Eğer “böbreklerim acaba iyi çalışıyor mu?” diye merak ediyorsanız güvenebileceğiniz en ucuz ve güvenilir test kanda kreatinin seviyelerinizi ölçtürmenizdir.
Kreatinin sadece böbreklerle temizlenebilen atık bir madde. Kandaki seviyesini ölçmek böbreklerin ne kadar iyi çalıştığı hakkında doğru bir fikir veriyor.

B12 vitamini ve D vitamini seviyeleri

Bu iki vitaminin kan değerleri ölçümlerinden son yıllarda yaygın olarak faydalanıyoruz.
Bu sayede hem bağışıklık, bellek kusurlarına yol açabilen, hem de kanser, kalp damar hastalığı risklerini artırabilen sorunlardan kurtulmuş oluyoruz.
Bu analizler bize aynı zamanda o kişinin beslenme ve metabolik durumu hakkında da fikir verebiliyor.
Özellikle 40’lı yaşlardan sonra tarama programlarınıza bu iki analizi mutlaka ekletmenizi tavsiye ederim.
D vitamininin yıllık ölçümlerini çocuklar ve gençlerde de yaptırmanın faydalı olacağını düşünüyorum.

Hs-CRP

Bedenimizdeki iltihabi süreçleri, mikrobik ya da mikrobik olmayan yangısal gelişmeleri, hatta muhtemel kanseröz gelişmeleri takipte işe yaradığı gibi, damarlarımızdaki plak oluşumu süreçleri hakkında da bilgi verebilen son derece değerli bir test olarak mutlaka yapılmalı.

Haberin Devamı

Metabolizmanın yavaşlaması ne anlama geliyor?

Haberin Devamı

Metabolizma hızının en kısa ifadesi bedeninizin aldığı besinleri enerjiye dönüştürme ve bu enerjiyi kalori olarak yakma kapasitesidir.

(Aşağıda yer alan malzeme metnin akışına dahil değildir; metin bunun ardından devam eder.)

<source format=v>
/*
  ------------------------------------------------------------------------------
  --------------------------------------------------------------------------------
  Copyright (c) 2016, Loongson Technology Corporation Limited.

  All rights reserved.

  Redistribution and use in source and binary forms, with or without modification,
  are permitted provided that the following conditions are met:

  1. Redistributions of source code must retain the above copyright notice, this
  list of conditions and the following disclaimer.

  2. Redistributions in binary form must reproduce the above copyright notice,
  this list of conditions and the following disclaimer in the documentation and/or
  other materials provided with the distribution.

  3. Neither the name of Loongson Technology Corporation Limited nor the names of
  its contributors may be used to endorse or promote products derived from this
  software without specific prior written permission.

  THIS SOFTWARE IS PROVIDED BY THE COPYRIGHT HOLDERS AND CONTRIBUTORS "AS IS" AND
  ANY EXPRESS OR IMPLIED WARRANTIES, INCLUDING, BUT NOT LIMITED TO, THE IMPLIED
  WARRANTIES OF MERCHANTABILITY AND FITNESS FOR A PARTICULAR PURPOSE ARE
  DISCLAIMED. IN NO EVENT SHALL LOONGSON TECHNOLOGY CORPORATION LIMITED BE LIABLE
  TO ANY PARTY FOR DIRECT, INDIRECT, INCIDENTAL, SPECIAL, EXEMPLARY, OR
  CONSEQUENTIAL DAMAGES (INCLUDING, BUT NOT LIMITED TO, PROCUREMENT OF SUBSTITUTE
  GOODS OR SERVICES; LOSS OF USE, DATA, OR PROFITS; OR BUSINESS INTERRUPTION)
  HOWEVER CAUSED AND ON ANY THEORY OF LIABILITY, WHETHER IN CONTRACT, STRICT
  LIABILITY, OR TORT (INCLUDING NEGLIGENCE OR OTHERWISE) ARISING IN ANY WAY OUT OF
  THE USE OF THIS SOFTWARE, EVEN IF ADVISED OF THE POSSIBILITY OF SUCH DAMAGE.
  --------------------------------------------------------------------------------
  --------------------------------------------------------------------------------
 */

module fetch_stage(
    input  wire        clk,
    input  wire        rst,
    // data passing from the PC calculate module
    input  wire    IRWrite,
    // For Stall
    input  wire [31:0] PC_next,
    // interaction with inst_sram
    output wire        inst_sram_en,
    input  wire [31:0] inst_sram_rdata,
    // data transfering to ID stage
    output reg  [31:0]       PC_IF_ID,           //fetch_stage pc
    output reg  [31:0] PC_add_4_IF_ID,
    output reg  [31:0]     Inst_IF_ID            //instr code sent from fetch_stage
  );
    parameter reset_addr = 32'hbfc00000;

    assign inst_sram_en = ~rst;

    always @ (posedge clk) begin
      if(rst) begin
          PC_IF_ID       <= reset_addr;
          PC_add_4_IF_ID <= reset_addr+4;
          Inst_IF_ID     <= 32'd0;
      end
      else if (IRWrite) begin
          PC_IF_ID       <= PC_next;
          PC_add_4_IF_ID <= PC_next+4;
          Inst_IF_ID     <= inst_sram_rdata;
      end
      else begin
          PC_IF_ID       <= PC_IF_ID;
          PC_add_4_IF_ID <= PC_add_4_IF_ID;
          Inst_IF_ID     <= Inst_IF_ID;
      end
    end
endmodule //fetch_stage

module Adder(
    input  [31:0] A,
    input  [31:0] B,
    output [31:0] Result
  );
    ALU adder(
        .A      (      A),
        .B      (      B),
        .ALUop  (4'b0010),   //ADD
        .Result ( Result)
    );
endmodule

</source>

Metabolizmanız hızlı çalışıyorsa, aldığınız besinler kolayca enerjiye dönüştürülecek, eksiksiz olarak yakılacaktır.
Eğer metabolik hızınız yavaşsa, yaşlanmanın doğal sonucu olarak yavaşladıysa ya da bir hastalık sonucu metabolik hızınız düşmüş ise bedeninizin besinleri enerjiye ve kaloriye değiştirme yeteneği de bozulacaktır. Sonuçta yakılmayan fazla kaloriler artan kilolarınızdır.

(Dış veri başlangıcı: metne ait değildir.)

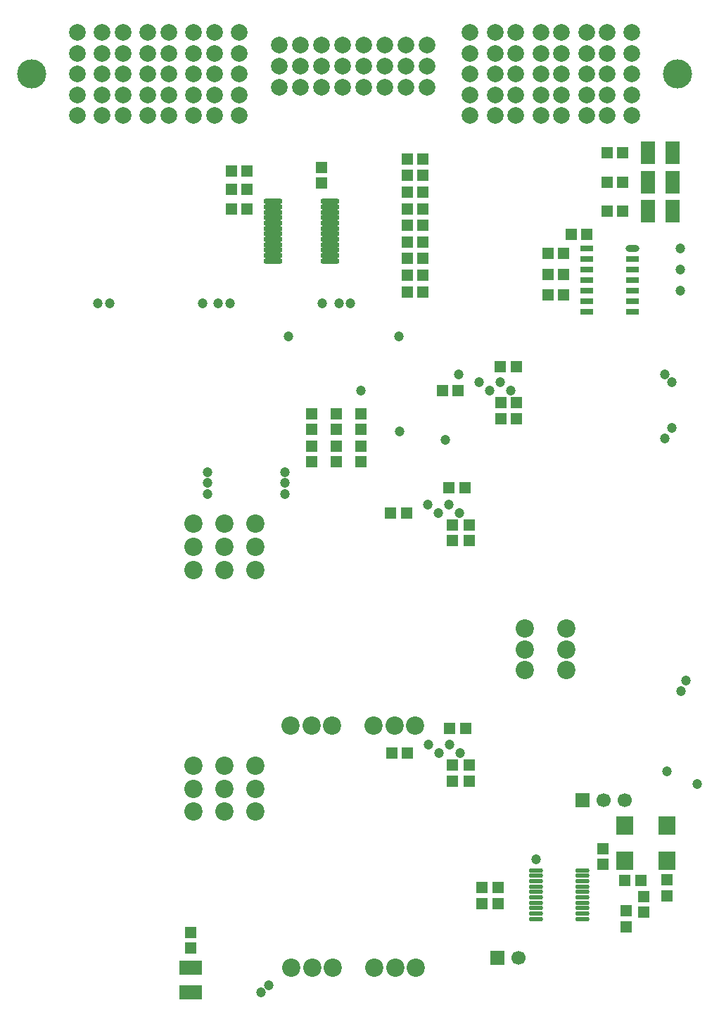
<source format=gbs>
G04 Layer_Color=16711935*
%FSLAX44Y44*%
%MOMM*%
G71*
G01*
G75*
%ADD70R,1.3400X1.4000*%
%ADD78R,1.4000X1.3400*%
%ADD87C,2.0000*%
%ADD88C,3.5000*%
%ADD89R,1.7000X1.7000*%
%ADD90C,1.7000*%
%ADD91C,2.2000*%
%ADD92C,1.2000*%
%ADD93O,1.6500X0.8000*%
%ADD94R,1.6500X0.8000*%
%ADD95R,2.0000X2.2000*%
%ADD96O,2.3000X0.6500*%
%ADD97R,2.8000X1.7000*%
%ADD98O,1.7000X0.5500*%
%ADD99R,1.7000X2.8000*%
D70*
X806000Y112500D02*
D03*
Y131500D02*
D03*
X611000Y123250D02*
D03*
Y142250D02*
D03*
X631000Y142250D02*
D03*
Y123250D02*
D03*
X634000Y706500D02*
D03*
Y725500D02*
D03*
X653000Y725500D02*
D03*
Y706500D02*
D03*
X576000Y559500D02*
D03*
Y578500D02*
D03*
X596000Y578500D02*
D03*
Y559500D02*
D03*
X576000Y270500D02*
D03*
Y289500D02*
D03*
X596000Y289500D02*
D03*
Y270500D02*
D03*
X466000Y712500D02*
D03*
Y693500D02*
D03*
X418000Y1008500D02*
D03*
Y989500D02*
D03*
X261000Y88500D02*
D03*
Y69500D02*
D03*
X406000Y712500D02*
D03*
Y693500D02*
D03*
Y673500D02*
D03*
Y654500D02*
D03*
X436000Y712500D02*
D03*
Y693500D02*
D03*
Y673500D02*
D03*
Y654500D02*
D03*
X466000Y673500D02*
D03*
Y654500D02*
D03*
X834000Y151500D02*
D03*
Y132500D02*
D03*
X785000Y114250D02*
D03*
Y95250D02*
D03*
X757000Y189250D02*
D03*
Y170250D02*
D03*
D78*
X737500Y928000D02*
D03*
X718500D02*
D03*
X709500Y855000D02*
D03*
X690500D02*
D03*
X709500Y880000D02*
D03*
X690500D02*
D03*
X709500Y905000D02*
D03*
X572500Y334000D02*
D03*
X591500D02*
D03*
X633500Y769000D02*
D03*
X652500D02*
D03*
X520500Y593000D02*
D03*
X501500D02*
D03*
X571500Y623000D02*
D03*
X590500D02*
D03*
X521500Y304000D02*
D03*
X502500D02*
D03*
X328500Y1004000D02*
D03*
X309500D02*
D03*
X328500Y982000D02*
D03*
X309500D02*
D03*
X328500Y959000D02*
D03*
X309500D02*
D03*
X540500Y1019000D02*
D03*
X521500D02*
D03*
X540500Y999000D02*
D03*
X521500D02*
D03*
X540500Y979000D02*
D03*
X521500D02*
D03*
X540500Y959000D02*
D03*
X521500D02*
D03*
X540500Y939000D02*
D03*
X521500D02*
D03*
X540500Y919000D02*
D03*
X521500D02*
D03*
X540500Y899000D02*
D03*
X521500D02*
D03*
X540500Y879000D02*
D03*
X521500D02*
D03*
X540500Y859000D02*
D03*
X521500D02*
D03*
X582500Y740000D02*
D03*
X563500D02*
D03*
X802500Y151000D02*
D03*
X783500D02*
D03*
X690500Y905000D02*
D03*
X761500Y991000D02*
D03*
X780500D02*
D03*
X761500Y1026000D02*
D03*
X780500D02*
D03*
X761500Y956000D02*
D03*
X780500D02*
D03*
D87*
X545250Y1105200D02*
D03*
X494450D02*
D03*
X519850D02*
D03*
X418250Y1105400D02*
D03*
X367450D02*
D03*
X443650D02*
D03*
X469050D02*
D03*
X545250Y1130600D02*
D03*
X519850D02*
D03*
X469050D02*
D03*
X494450D02*
D03*
X392850Y1130800D02*
D03*
X367450D02*
D03*
X418250D02*
D03*
X443650D02*
D03*
Y1156200D02*
D03*
X418250D02*
D03*
X367450D02*
D03*
X392850D02*
D03*
X494450Y1156000D02*
D03*
X469050D02*
D03*
X519850D02*
D03*
X124350Y1071000D02*
D03*
Y1096000D02*
D03*
Y1121000D02*
D03*
Y1146000D02*
D03*
Y1171000D02*
D03*
X154350Y1071000D02*
D03*
Y1096000D02*
D03*
Y1171000D02*
D03*
Y1146000D02*
D03*
Y1121000D02*
D03*
X179350Y1071000D02*
D03*
Y1096000D02*
D03*
Y1121000D02*
D03*
Y1146000D02*
D03*
Y1171000D02*
D03*
X209350Y1071000D02*
D03*
Y1096000D02*
D03*
Y1171000D02*
D03*
Y1146000D02*
D03*
Y1121000D02*
D03*
X234350Y1071000D02*
D03*
Y1096000D02*
D03*
Y1121000D02*
D03*
Y1146000D02*
D03*
Y1171000D02*
D03*
X264350Y1071000D02*
D03*
Y1096000D02*
D03*
Y1171000D02*
D03*
Y1146000D02*
D03*
Y1121000D02*
D03*
X319350D02*
D03*
Y1146000D02*
D03*
Y1171000D02*
D03*
Y1096000D02*
D03*
Y1071000D02*
D03*
X289350Y1171000D02*
D03*
Y1146000D02*
D03*
Y1121000D02*
D03*
Y1096000D02*
D03*
Y1071000D02*
D03*
X761950D02*
D03*
Y1096000D02*
D03*
Y1121000D02*
D03*
Y1146000D02*
D03*
Y1171000D02*
D03*
X791950Y1071000D02*
D03*
Y1096000D02*
D03*
Y1171000D02*
D03*
Y1146000D02*
D03*
Y1121000D02*
D03*
X736950D02*
D03*
Y1146000D02*
D03*
Y1171000D02*
D03*
Y1096000D02*
D03*
Y1071000D02*
D03*
X706950Y1171000D02*
D03*
Y1146000D02*
D03*
Y1121000D02*
D03*
Y1096000D02*
D03*
Y1071000D02*
D03*
X681950Y1121000D02*
D03*
Y1146000D02*
D03*
Y1171000D02*
D03*
Y1096000D02*
D03*
Y1071000D02*
D03*
X651950Y1171000D02*
D03*
Y1146000D02*
D03*
Y1121000D02*
D03*
Y1096000D02*
D03*
Y1071000D02*
D03*
X626950Y1121000D02*
D03*
Y1146000D02*
D03*
Y1171000D02*
D03*
Y1096000D02*
D03*
Y1071000D02*
D03*
X596950Y1171000D02*
D03*
Y1146000D02*
D03*
Y1121000D02*
D03*
Y1096000D02*
D03*
Y1071000D02*
D03*
X545250Y1156000D02*
D03*
X392850Y1105400D02*
D03*
D88*
X846950Y1121000D02*
D03*
X69350D02*
D03*
D89*
X630000Y58000D02*
D03*
X732000Y247750D02*
D03*
D90*
X655400Y58000D02*
D03*
X757400Y247750D02*
D03*
X782800D02*
D03*
D91*
X407000Y46000D02*
D03*
X339000Y261250D02*
D03*
X301000D02*
D03*
X264000D02*
D03*
X339000Y233500D02*
D03*
X301500D02*
D03*
X264000D02*
D03*
Y289000D02*
D03*
X301500D02*
D03*
X339000D02*
D03*
X713000Y404000D02*
D03*
X339000Y580000D02*
D03*
X301500D02*
D03*
X382000Y46000D02*
D03*
X531000Y337000D02*
D03*
X532000Y46000D02*
D03*
X507000D02*
D03*
X482000D02*
D03*
X432000D02*
D03*
X381000Y337000D02*
D03*
X264000Y580000D02*
D03*
Y524500D02*
D03*
X301500D02*
D03*
X339000D02*
D03*
X264000Y552250D02*
D03*
X301000D02*
D03*
X339000D02*
D03*
X506000Y337000D02*
D03*
X481000D02*
D03*
X406000D02*
D03*
X663000Y454000D02*
D03*
Y429000D02*
D03*
Y404000D02*
D03*
X713000Y454000D02*
D03*
Y429000D02*
D03*
X431000Y337000D02*
D03*
D92*
X850000Y860000D02*
D03*
X857000Y391000D02*
D03*
X851000Y379000D02*
D03*
X850000Y886000D02*
D03*
Y911000D02*
D03*
X833500Y282500D02*
D03*
X571000Y603000D02*
D03*
X546000D02*
D03*
X558667Y593000D02*
D03*
X870000Y267000D02*
D03*
X583000Y760000D02*
D03*
X439000Y845000D02*
D03*
X453000D02*
D03*
X294000D02*
D03*
X308000D02*
D03*
X163000D02*
D03*
X149000D02*
D03*
X275000D02*
D03*
X419000D02*
D03*
X466000Y740000D02*
D03*
X584000Y593000D02*
D03*
X378000Y805000D02*
D03*
X511000D02*
D03*
X567000Y681000D02*
D03*
X512000Y691000D02*
D03*
X281000Y642000D02*
D03*
X374000D02*
D03*
Y616000D02*
D03*
X281000D02*
D03*
X281000Y629000D02*
D03*
X374000Y629000D02*
D03*
X676000Y176000D02*
D03*
X585000Y304000D02*
D03*
X559667D02*
D03*
X572000Y314000D02*
D03*
X547000D02*
D03*
X646000Y740000D02*
D03*
X608000Y750000D02*
D03*
X633000D02*
D03*
X620667Y740000D02*
D03*
X355000Y25000D02*
D03*
X345000Y16000D02*
D03*
X840000Y695000D02*
D03*
Y750000D02*
D03*
X831000Y760000D02*
D03*
Y683000D02*
D03*
D93*
X792250Y911100D02*
D03*
D94*
Y898400D02*
D03*
Y885700D02*
D03*
Y873000D02*
D03*
Y860300D02*
D03*
Y847600D02*
D03*
Y834900D02*
D03*
X737750Y911100D02*
D03*
Y898400D02*
D03*
Y885700D02*
D03*
Y873000D02*
D03*
Y860300D02*
D03*
Y847600D02*
D03*
Y834900D02*
D03*
D95*
X834000Y217000D02*
D03*
Y175000D02*
D03*
X783200Y217000D02*
D03*
Y175000D02*
D03*
D96*
X359500Y896250D02*
D03*
Y902750D02*
D03*
Y909250D02*
D03*
Y915750D02*
D03*
Y922250D02*
D03*
Y928750D02*
D03*
Y935250D02*
D03*
Y941750D02*
D03*
Y948250D02*
D03*
Y954750D02*
D03*
Y961250D02*
D03*
Y967750D02*
D03*
X428500Y896250D02*
D03*
Y902750D02*
D03*
Y909250D02*
D03*
Y915750D02*
D03*
Y922250D02*
D03*
Y928750D02*
D03*
Y935250D02*
D03*
Y941750D02*
D03*
Y948250D02*
D03*
Y954750D02*
D03*
Y961250D02*
D03*
Y967750D02*
D03*
D97*
X261000Y16000D02*
D03*
Y46000D02*
D03*
D98*
X676000Y104500D02*
D03*
Y111000D02*
D03*
Y117500D02*
D03*
Y124000D02*
D03*
Y130500D02*
D03*
Y137000D02*
D03*
Y143500D02*
D03*
Y150000D02*
D03*
Y156500D02*
D03*
Y163000D02*
D03*
X732000Y104500D02*
D03*
Y111000D02*
D03*
Y117500D02*
D03*
Y124000D02*
D03*
Y130500D02*
D03*
Y137000D02*
D03*
Y143500D02*
D03*
Y150000D02*
D03*
Y156500D02*
D03*
Y163000D02*
D03*
D99*
X841000Y991000D02*
D03*
X811000D02*
D03*
X841000Y956000D02*
D03*
X811000D02*
D03*
X841000Y1026000D02*
D03*
X811000D02*
D03*
M02*

</source>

Metabolizma yaşlandıkça yavaşlıyor mu?

Yaşlandıkça metabolizmanın yavaşladığı doğrudur. 30’lu yaşları takiben vücudunuz her 10 yıllık dönemde yüzde 2-4 daha az enerji yakmaya başlar. Kadınlarda menopoz, erkeklerde andropoz gibi hormonal faktörlerin araya girmesi ise metabolizmayı daha da yavaşlatır.
Yaşlandıkça seyrekleşen bedensel aktivite kas kitlesinde azalmaya ve yağ depolarında artmaya neden olur.
Siz yaşlandıkça aktivitenizi arttıracağınız yerde azaltırsanız kas miktarınız o denli azalır. Ne kadar az kasınız olursa aktiviteniz de paralel olarak azalacaktır.
Yani zamanla bu iki durum birbirini besler ve bir kısırdöngü ortaya çıkar.
Zayıf kaslar, azalmış aktivite, artmış yağlar, artmış kilolar daha da azalan metabolik hız demektir!